Questions to ask the Company
- If you’re going in as senior leadership — you will want to at least ask to see:
- Most recent financials, ideally 3 years back, ideally if not audited then prepared by an external accountant
- Most recent financials, ideally 3 years back, ideally if not audited then prepared by an external accountant
- Current business plan, including KPIs and anticipated revenue
- Current burn rate and run way
- Current bank balance
- Plans and timing for next funding cycle
- In particular if you will be managing a budget, you need to understand the consequences of particular revenue or funding falling off, in particular when that will impact your budget and team.
- You will want your size of your team and your budget in your offer letter ideally, or at least some written form.
- Generally let competencies and learning opportunities drive your title discussion, but do make sure title, equity, salary and bonus are all written in your offer letter.
Questions about D&O Insurance
- Directors & Officers (D&O) insurance provides funds when a company which is not at fault is sued or investigated. In particular it provides funds for attorney coverage. Policies differ and some may have a cut off and or a cap — and the insurer will have views on what law firms, but essentially it shifts the risk of litigation or investigation off balance sheet.

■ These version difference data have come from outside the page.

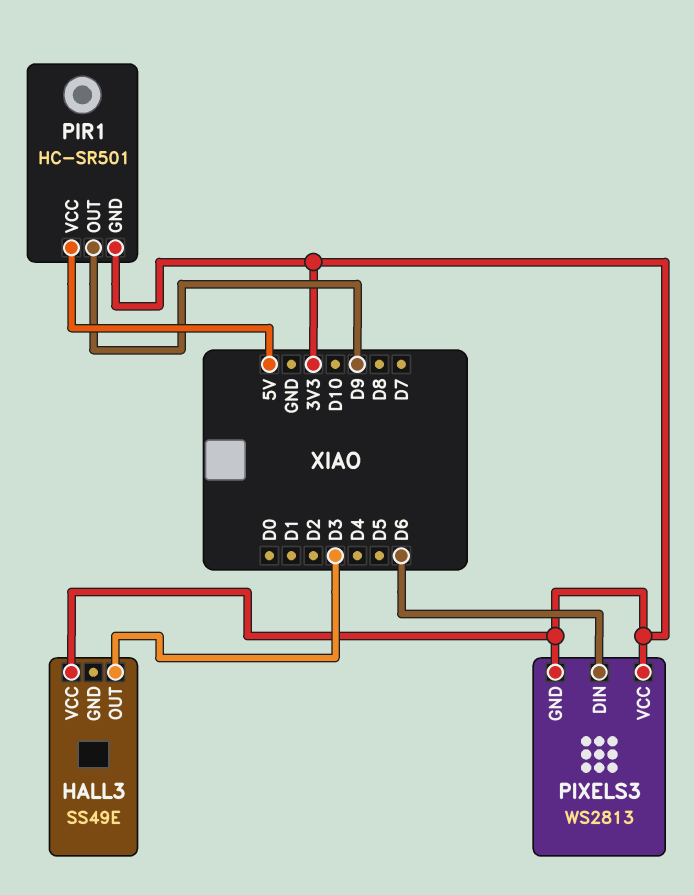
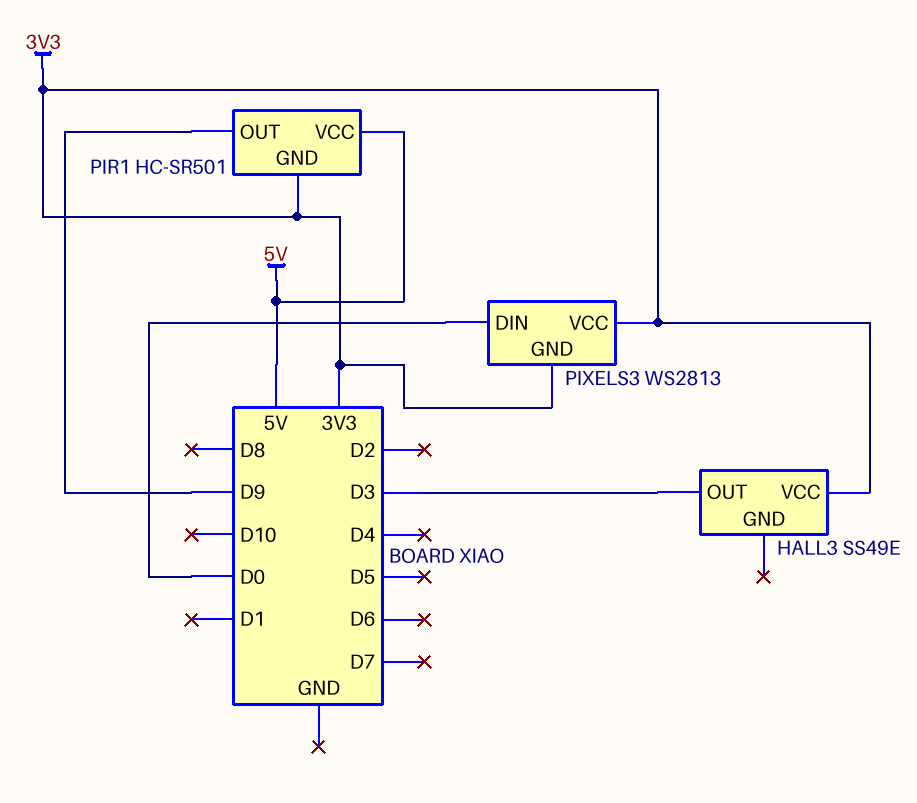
PIXELS3 pin DIN: D6 -> D0

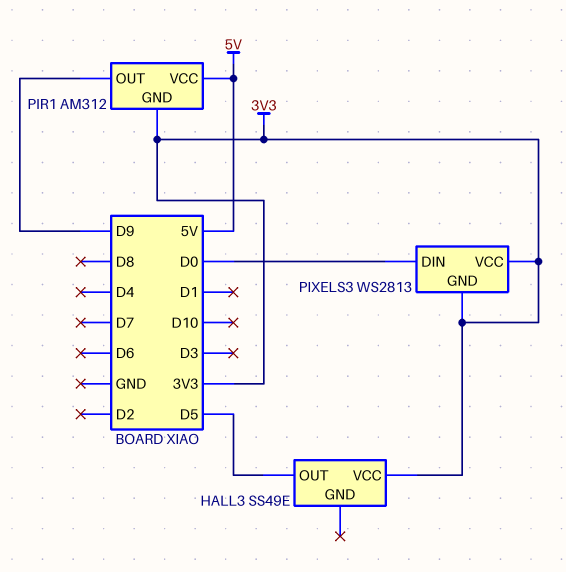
HALL3 pin OUT: D3 -> D5
PIR1: HC-SR501 -> AM312

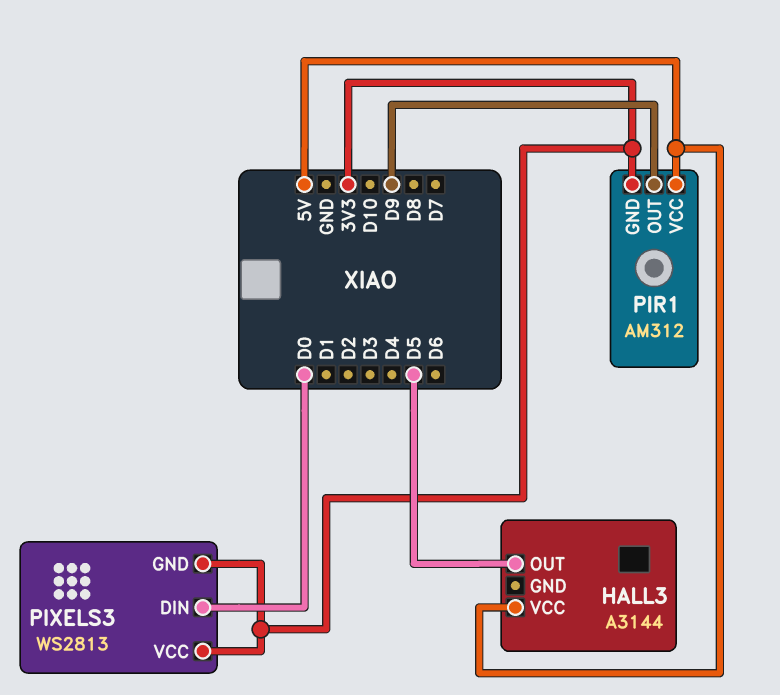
HALL3: SS49E -> A3144
HALL3 pin VCC: 3V3 -> 5V

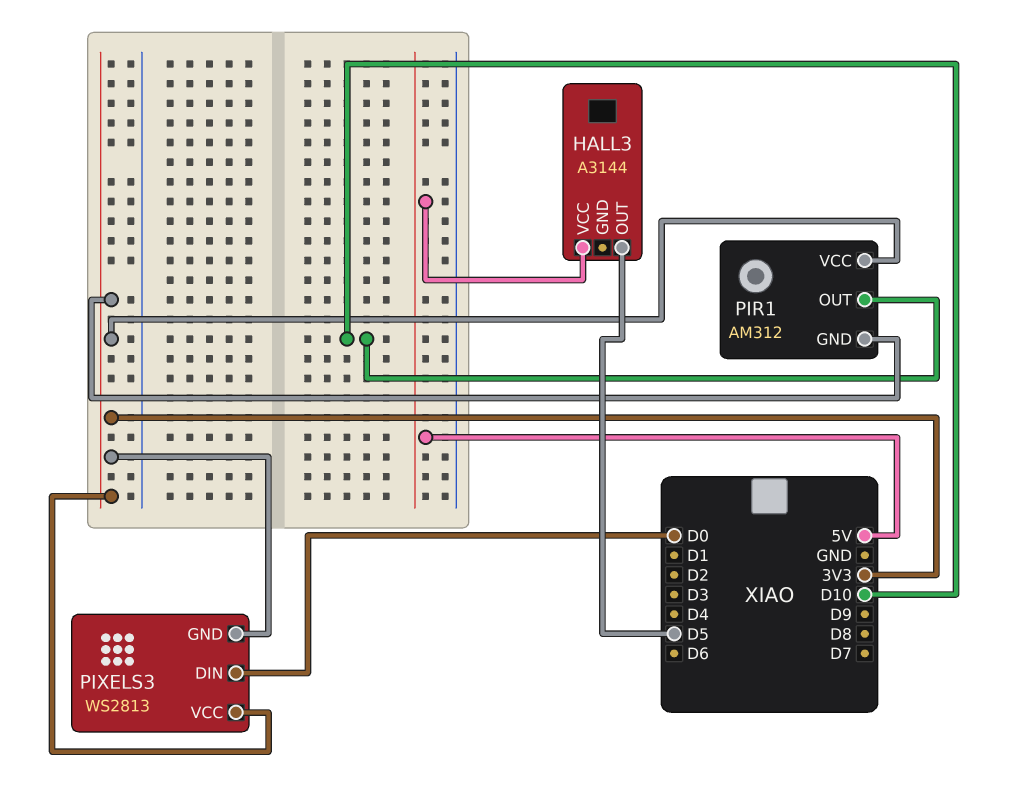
PIR1 pin OUT: D9 -> D10
PIR1 pin VCC: 5V -> 3V3

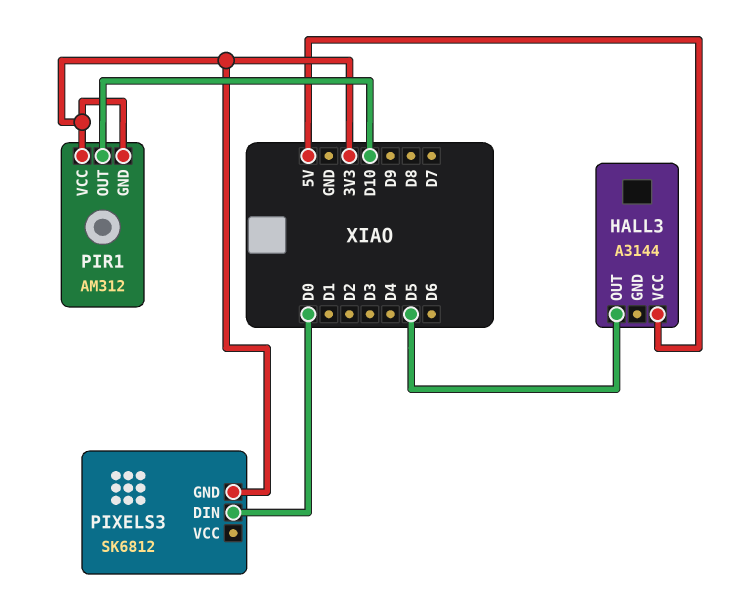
PIXELS3: WS2813 -> SK6812
PIXELS3 pin VCC: 3V3 -> none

- D&O can be defined as broadly as covering employees and contractors — but by the flip side there is case law on who is an officer or a director. So the broad rule of thumb is — if you’re going to have a “head of”, officer or director title, asking about D&O insurance is a pre acceptance piece of diligence rather than a post, how’s our compliance set up piece of diligence.
- The key question is who has Part A coverage — those are individuals who have coverage as individuals not just as part of the company.
- The cost is generally speaking quite high, and many digital asset companies take the view “well we comply so we don’t need it” — which isn’t really what you want to be hearing if you are going to be on the line.
- Also bear in mind — the coverage is generally for a year — if an investigation pops up, after you have left, and the firm doesn’t have funds for lawyers anymore and no D&O that is going to be a difficult situation.